Moreover, even assuming that the offer of settlement in that form was capable
of being accepted, the trial court also found that it was not made in good faith. Once
a prevailing party demonstrates, as here, that OCGA § 9-11-68 applies, the trial court
“shall order the payment of attorney’s fees and expenses of litigation[.]” OCGA §
9-11-68 (d) (1). However, such an award may be disallowed where the trial court finds
the settlement offer was not made in good faith. See OCGA § 9-11-68 (d) (2).
Just as the jury determines the reasonableness of an insurer’s response to a request to settle within policy limits, the trial court determines the reasonableness of an insurer’s offer to settle. It is a factual determination, based on the trial court’s assessment of the case, the parties, the lawyers, and all of the other factors that go into such a determination, which the trial court has gathered during the progress of the case.
Great West Cas. Co. v. Bloomfield, 313 Ga. App. 180, 183 (2) (721 SE2d 173) (2011)
(citation and punctuation omitted). See also Anglin v. Smith, 358 Ga. App. 38, 40 (853
SE2d 142) (2020) (“[i]n making [a] determination that [a] settlement offer was made
in good faith, the trial court properly consider[s] the merits of the underlying case”).

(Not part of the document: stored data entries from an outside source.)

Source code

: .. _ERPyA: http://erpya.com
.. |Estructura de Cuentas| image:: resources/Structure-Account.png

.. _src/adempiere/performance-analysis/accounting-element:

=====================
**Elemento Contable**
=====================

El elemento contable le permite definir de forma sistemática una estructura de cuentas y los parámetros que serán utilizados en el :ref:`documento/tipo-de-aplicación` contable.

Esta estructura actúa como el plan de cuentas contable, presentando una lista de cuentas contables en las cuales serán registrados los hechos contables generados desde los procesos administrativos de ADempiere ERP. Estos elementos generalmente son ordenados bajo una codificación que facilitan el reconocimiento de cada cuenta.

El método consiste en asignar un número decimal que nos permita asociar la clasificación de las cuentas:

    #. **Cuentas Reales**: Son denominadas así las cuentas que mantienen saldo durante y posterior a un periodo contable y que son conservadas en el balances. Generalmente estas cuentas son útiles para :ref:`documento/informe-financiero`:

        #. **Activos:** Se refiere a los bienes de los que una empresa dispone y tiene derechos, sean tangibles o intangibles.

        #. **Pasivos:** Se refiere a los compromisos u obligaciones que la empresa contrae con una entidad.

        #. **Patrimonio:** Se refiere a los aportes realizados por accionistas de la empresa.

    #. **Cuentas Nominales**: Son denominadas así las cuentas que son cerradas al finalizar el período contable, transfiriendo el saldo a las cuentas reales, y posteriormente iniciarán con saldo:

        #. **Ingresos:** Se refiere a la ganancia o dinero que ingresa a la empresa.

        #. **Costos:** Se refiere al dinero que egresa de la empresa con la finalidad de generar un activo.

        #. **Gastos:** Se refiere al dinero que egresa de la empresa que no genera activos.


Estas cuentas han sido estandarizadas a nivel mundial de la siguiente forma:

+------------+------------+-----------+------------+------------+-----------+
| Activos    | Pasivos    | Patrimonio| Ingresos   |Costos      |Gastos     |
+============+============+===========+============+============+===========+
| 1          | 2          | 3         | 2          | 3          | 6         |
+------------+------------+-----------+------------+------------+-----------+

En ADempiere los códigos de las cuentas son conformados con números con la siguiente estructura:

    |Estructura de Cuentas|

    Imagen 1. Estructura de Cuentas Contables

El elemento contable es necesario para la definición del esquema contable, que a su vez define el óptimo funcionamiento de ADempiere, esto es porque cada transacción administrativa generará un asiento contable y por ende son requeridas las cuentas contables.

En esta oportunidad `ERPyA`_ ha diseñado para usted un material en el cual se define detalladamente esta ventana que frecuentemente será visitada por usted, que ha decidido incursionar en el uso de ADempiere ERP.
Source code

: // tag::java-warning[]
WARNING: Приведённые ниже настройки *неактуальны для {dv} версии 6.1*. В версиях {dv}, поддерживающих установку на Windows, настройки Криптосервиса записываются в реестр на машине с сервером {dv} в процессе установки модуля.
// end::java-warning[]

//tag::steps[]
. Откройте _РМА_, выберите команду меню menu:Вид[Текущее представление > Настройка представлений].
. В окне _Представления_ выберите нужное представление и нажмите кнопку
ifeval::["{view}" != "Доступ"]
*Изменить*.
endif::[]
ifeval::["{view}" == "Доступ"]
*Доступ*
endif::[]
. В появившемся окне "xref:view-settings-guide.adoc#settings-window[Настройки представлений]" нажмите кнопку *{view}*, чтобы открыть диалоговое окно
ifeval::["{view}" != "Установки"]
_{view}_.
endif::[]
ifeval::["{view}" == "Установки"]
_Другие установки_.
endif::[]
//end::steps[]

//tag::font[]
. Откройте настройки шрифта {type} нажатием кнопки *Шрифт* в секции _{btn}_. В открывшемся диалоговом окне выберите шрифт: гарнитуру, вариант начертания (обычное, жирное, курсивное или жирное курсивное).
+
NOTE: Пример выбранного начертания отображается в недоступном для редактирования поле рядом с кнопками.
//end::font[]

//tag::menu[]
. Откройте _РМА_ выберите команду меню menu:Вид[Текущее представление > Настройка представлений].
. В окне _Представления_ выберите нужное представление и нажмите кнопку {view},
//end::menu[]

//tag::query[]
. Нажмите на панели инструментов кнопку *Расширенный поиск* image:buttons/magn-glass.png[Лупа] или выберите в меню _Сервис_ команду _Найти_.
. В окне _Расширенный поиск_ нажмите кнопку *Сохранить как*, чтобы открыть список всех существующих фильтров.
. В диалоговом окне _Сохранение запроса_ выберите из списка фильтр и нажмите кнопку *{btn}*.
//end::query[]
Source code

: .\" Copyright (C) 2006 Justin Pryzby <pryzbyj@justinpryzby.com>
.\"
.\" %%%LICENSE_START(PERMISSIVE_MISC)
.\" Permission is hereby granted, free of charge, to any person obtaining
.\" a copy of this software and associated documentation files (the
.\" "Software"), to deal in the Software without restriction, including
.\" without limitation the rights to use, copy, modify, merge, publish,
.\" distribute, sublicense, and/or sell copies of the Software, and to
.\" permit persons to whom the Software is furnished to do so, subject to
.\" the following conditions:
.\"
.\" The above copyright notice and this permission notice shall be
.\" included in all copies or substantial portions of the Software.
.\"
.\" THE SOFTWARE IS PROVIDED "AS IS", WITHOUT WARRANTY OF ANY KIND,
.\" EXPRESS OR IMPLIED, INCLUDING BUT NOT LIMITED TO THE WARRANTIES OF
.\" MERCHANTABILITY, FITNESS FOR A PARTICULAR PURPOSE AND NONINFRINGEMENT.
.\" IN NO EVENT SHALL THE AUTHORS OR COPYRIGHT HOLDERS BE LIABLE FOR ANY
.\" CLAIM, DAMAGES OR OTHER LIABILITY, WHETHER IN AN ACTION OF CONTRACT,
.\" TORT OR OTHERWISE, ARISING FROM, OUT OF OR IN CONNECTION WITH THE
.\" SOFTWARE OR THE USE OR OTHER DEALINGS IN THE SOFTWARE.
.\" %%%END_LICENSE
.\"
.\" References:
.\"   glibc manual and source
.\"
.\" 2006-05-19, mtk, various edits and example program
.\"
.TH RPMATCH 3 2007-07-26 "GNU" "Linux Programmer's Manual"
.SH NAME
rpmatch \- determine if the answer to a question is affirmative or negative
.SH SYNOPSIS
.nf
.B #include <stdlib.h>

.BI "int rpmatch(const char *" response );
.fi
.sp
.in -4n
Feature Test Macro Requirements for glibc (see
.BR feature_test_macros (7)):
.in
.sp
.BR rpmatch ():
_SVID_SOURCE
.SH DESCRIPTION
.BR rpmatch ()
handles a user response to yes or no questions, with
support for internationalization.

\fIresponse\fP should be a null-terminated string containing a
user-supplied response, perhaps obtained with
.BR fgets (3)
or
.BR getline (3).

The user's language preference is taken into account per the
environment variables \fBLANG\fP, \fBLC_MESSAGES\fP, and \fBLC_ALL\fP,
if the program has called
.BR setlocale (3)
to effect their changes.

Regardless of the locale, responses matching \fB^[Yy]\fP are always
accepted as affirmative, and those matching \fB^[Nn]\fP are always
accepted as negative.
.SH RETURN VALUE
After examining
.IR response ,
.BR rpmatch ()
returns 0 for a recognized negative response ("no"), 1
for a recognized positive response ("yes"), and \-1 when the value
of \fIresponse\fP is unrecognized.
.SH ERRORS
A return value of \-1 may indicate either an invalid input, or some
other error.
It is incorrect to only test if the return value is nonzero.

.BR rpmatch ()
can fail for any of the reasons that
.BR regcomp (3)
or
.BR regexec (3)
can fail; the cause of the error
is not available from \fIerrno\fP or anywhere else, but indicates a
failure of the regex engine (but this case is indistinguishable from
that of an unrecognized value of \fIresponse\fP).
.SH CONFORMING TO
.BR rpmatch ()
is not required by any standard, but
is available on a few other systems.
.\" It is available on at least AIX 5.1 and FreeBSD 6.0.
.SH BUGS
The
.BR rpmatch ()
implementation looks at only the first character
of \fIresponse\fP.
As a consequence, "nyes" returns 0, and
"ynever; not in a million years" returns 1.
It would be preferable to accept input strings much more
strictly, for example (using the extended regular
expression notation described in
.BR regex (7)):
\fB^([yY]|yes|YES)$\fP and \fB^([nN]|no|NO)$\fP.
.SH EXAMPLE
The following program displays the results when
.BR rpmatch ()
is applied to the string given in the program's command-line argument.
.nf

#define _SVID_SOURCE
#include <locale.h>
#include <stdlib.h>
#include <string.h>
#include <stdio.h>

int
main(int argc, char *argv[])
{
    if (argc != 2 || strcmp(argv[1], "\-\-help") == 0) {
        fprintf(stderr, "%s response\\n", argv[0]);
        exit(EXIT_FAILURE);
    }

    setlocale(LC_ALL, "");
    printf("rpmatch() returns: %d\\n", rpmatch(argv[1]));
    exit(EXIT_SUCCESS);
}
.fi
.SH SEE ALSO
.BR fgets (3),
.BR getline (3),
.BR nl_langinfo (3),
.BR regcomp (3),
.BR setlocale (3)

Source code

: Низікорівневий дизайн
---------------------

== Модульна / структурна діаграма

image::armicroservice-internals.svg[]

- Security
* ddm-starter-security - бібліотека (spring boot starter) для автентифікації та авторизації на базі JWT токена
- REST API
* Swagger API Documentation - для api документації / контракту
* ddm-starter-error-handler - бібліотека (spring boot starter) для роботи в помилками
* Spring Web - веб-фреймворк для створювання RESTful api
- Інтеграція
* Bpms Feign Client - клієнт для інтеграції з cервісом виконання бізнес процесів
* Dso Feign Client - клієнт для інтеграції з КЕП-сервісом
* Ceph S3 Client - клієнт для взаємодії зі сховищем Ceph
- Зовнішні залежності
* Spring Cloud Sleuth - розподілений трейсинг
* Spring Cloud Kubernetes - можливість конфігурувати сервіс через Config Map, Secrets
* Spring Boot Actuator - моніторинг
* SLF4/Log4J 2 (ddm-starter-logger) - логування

16 The trial court is also “required to consider the offeror’s explanation and then
determine whether, despite consideration of the objective factors the offeror had a
subjectively reasonable belief on which to base its offer.” Richardson, 339 Ga. App. at
461 (citations and punctuation omitted).
While the trial court is required, as Smith asserts, to consider his explanation
for why he believed the offer was made in good faith, it is within the trial court’s
province to determine whether the belief was subjectively reasonable. See Richardson,
339 Ga. App. at 460.
A determination of good faith is left to the discretion of the trial court. See
Shaha, 359 Ga. App. at 615 (2). And, on appellate review, our role is limited to
determining whether the trial court exercised that discretion, and upon our review,
we are not persuaded that the trial court failed to do so.
Judgments affirmed. Markle and Hodges, JJ., concur.